Obama is also, of course, a candidate for re-election, and a defeat in the Supreme Court would be a disaster for his chances to win again.
If the court strikes down the law, the Republican candidate, presumably Mitt Romney, could say that the Supreme Court proved his own point — that the incumbent is an out-of-the-mainstream liberal. And Romney could add that his own health care plan, for all its similarities to Obamacare, passed muster in the courts.
For any president or any politician, losing is never good politics — and a Supreme Court defeat would mark Obama as a loser in a significant and dramatic way.
The specifics of the case are complex: What is the scope of the commerce clause of Article I of the Constitution? When is a challenge to a federal law premature? How does a court separate challenges to specific provisions of a law from a claim that an entire law is unconstitutional?
But the larger issue in the case reflects a fundamental division in American politics that has persisted for generations: What is the role of the federal government?

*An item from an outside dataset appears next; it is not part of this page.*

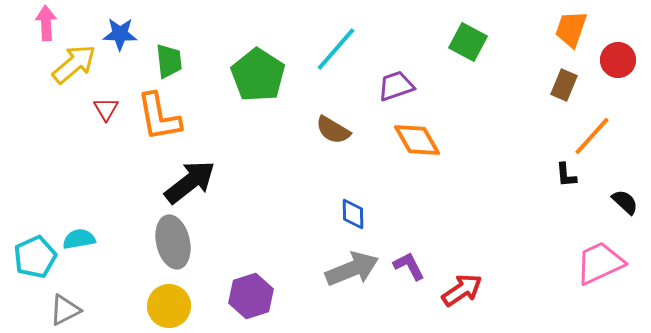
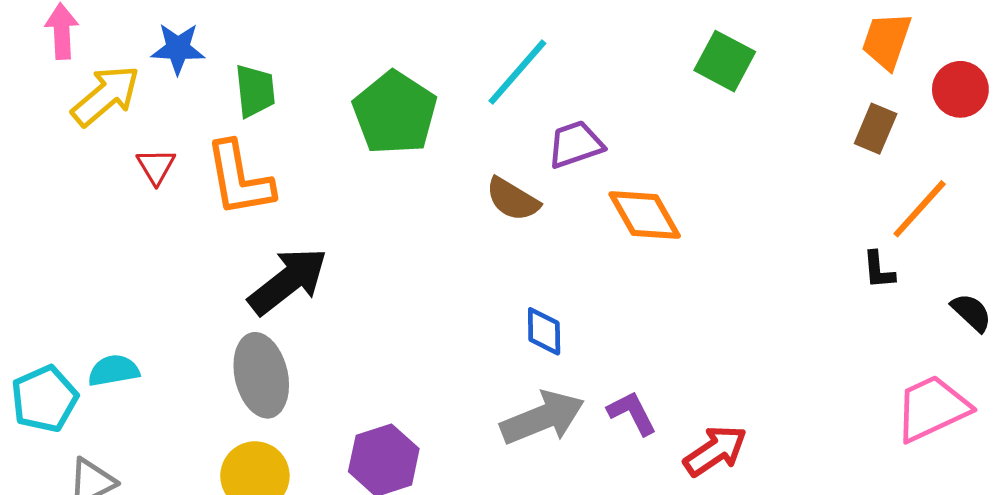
purple trapezoid: (396, 86) -> (575, 144), moved

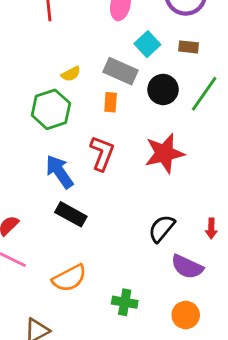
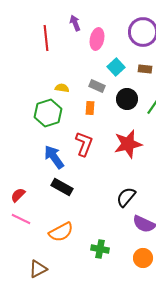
gray rectangle: (120, 71) -> (97, 86), size x0.7
yellow semicircle: (71, 74) -> (62, 88), turned -144

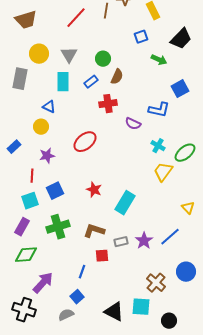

Obama is heir to a political tradition of activist government, which asserts that the people can rely on programs that protect them from life’s misfortunes. The alternative tradition is based on libertarian principles, which hold that government interference in private markets generally does more harm than good.
What makes this case so extraordinary is that this debate, as a constitutional matter, looked settled for decades. After Franklin D. Roosevelt made nine appointments to the court during his long tenure in the White House, the Supreme Court embraced a broad conception of government power, especially when it comes to regulating the national economy. Constitutional challenges to government power became rare, and successful ones rarer still. The commerce clause became, in effect, a blank check for Congress.
But elections have consequences, and conservative presidents have appointed conservative judges, especially to the Supreme Court. Throughout the’70s, ’80s and ’90s, moderate Republicans such as Lewis Powell and Sandra Day O’Connor reflected the modern consensus that allowed a vibrant government role in the national economy.
But moderate Republicans are disappearing, including on the Supreme Court. Chief Justice John Roberts and Samuel Alito reflect the modern conservatism of the man who appointed them, George W. Bush. The legal approach of Clarence Thomas advanced the tea party agenda before the name even existed. Antonin Scalia has defined judicial conservatism for a generation. That’s four votes right there.
Four Democrats — Ruth Bader Ginsburg, Stephen Breyer, Sonia Sotomayor and Elena Kagan — can be counted on to embrace the post-FDR model of government involvement in the economy. As always, that could leave the case in the hands of Anthony Kennedy, the swing vote.
The outcome is uncertain, even if the stakes are not. The language will be arcane, sometimes nearly incomprehensible to nonspecialists. The subject will be principles, not personalities. And so those of us in the courtroom might never hear the name of the man with the biggest stake in the outcome.